* Exercise prompt
Check every line of the data below for the string "index", and copy the ones that hold it.
==================================================
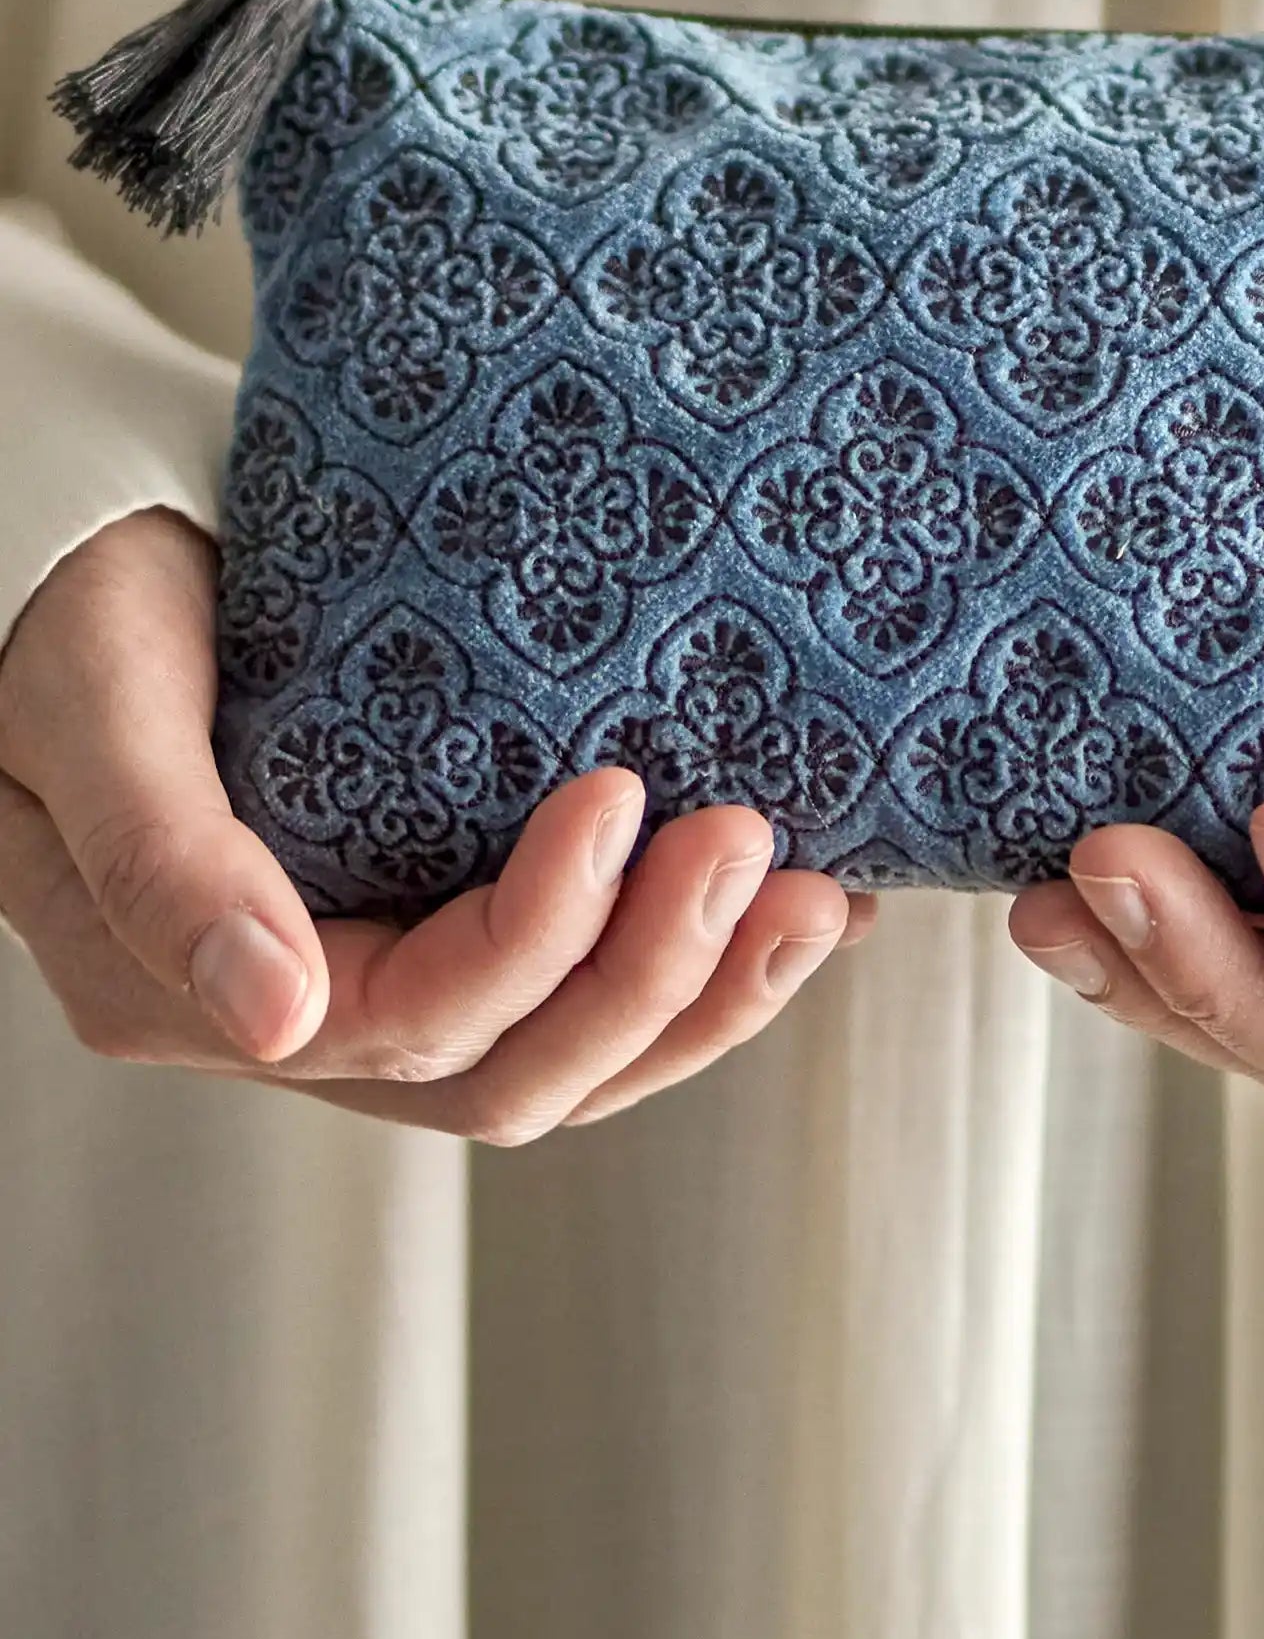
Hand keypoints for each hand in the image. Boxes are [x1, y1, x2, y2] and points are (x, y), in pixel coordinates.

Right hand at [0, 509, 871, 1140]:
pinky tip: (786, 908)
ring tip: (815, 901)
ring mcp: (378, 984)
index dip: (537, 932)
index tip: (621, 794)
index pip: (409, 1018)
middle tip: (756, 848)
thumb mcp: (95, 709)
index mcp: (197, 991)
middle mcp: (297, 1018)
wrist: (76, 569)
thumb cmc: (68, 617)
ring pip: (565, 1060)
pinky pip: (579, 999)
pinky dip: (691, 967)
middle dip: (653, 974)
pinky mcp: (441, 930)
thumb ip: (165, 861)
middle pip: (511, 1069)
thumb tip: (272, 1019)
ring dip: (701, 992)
==================================================
* Completed task
index dip: (537, 932)
index tip: (621, 794)
index pip: (409, 1018)
index mcp: (197, 991)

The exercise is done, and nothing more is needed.